The coffin, bedded with white satin, gleamed under the shaking light in Henderson’s hand; but it was empty. There was not even a pinch of dust.
Nobody said anything, though each could hear the others breathe. Mark sat back on his haunches so abruptly that he nearly fell over backwards. Then, with a common impulse, both he and Stevens turned down the lid of the coffin to look at the silver name-plate again.
“Mother of Go—” said Henderson, and stopped.
“You—you don’t suppose we’ve got the wrong coffin, do you?” asked Mark, rather wildly.
“I’ll swear on a stack of Bibles we haven’t.” Henderson declared. His hand was trembling so much that Mark took the light from him. “I saw him put into that. Look, there’s the nick in it they made when they bumped it coming downstairs. Besides, what other coffin? All the others—” He pointed to the tiers of steel ones.
“Yes,” said Mark, “that’s his coffin all right. But where is he? Where’s he got to?”
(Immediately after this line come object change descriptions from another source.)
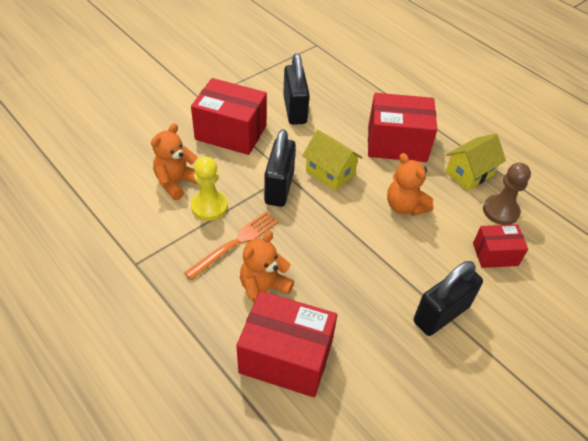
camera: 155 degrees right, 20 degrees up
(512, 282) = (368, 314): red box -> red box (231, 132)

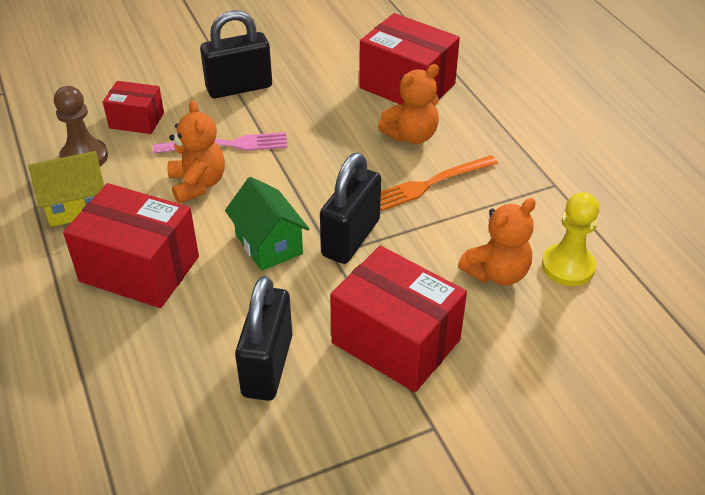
camera: 160 degrees left, 5 degrees down
(209, 206) = (454, 231): yellow pawn -> yellow pawn (568, 267)
(330, 173) = (268, 244): yellow house -> green house
(408, 245) = (226, 145): none -> pink fork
They looked at one another in the gloom, and into Stevens’s mind had come unnatural notions which were as stifling as the air of the crypt. Partington alone seemed to remain quiet, steady with either common sense or whisky; even a trifle impatient. “Buck up,” he said to Mark, sharply, and put his hand on the other’s shoulder. “Here! all of you! Don’t get any fool ideas about this. The body’s gone; well, what of it? You see what it means, don’t you? It only means that somebody’s got here ahead of us and stolen the body out of there—for whatever reason.”
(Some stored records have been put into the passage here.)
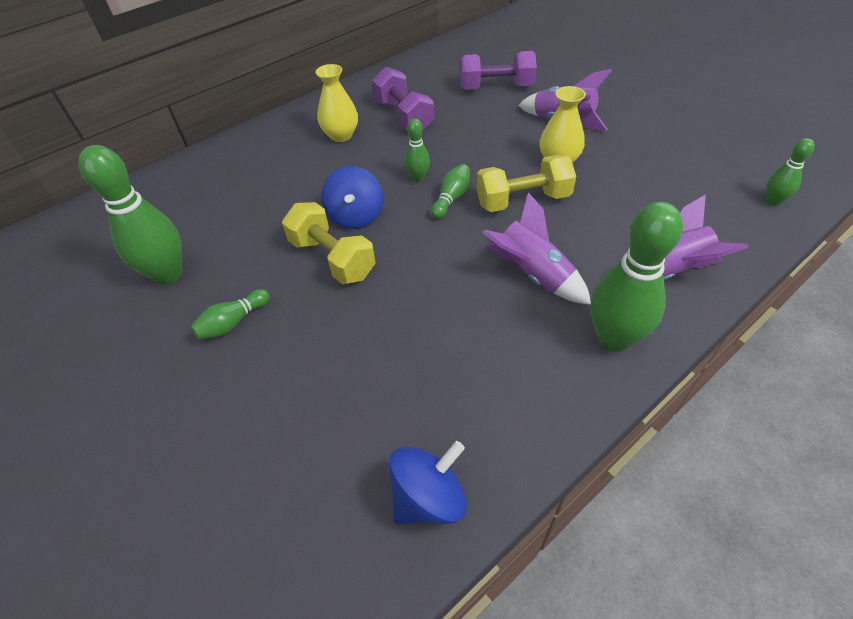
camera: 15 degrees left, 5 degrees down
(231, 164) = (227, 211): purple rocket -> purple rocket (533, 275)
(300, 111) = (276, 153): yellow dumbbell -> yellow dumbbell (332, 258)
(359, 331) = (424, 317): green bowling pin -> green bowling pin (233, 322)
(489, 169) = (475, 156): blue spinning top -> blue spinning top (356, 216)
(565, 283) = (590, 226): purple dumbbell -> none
“How?” asked Henderson, in a blank, querulous tone.
Partington looked at him.
“I said, How?” repeated Henderson, his voice rising doggedly. He backed away, his hands feeling behind him, as the full presentiment of what had happened soaked like water into every corner of his heavy mind. Mark put the light in his face, and the old man cursed and brushed the face with a corduroy sleeve as though to wipe something off. “How did somebody get in and out? That’s what I want to know, Doctor Partington. I said a minute ago I’d swear on a stack of Bibles that was Mr. Miles’s coffin, and I saw him put into it and carried down here. And I’ll tell you something else, Doctor Partington: nobody
could
’ve got in and out of this place! Look at it. It took four of us, working two hours and making a racket fit to wake the dead, just to open the entrance. Do you think somebody could get in here—opening it
up with me and Mrs. Henderson sleeping twenty feet away from it, with the windows up, and not hearing one single sound; and me a light sleeper, too?—and not only that, but of them putting all the things right back again, mixin’ their own concrete right there and setting the pavement down again? Do you think that? Yes, sir, and I’ll tell you something more. I laid that pavement myself, a week ago; I know how I laid it; and it’s exactly as I put it down myself. I’ll take my oath before God that nobody has touched that pavement, or monkeyed with it in any way, since then!”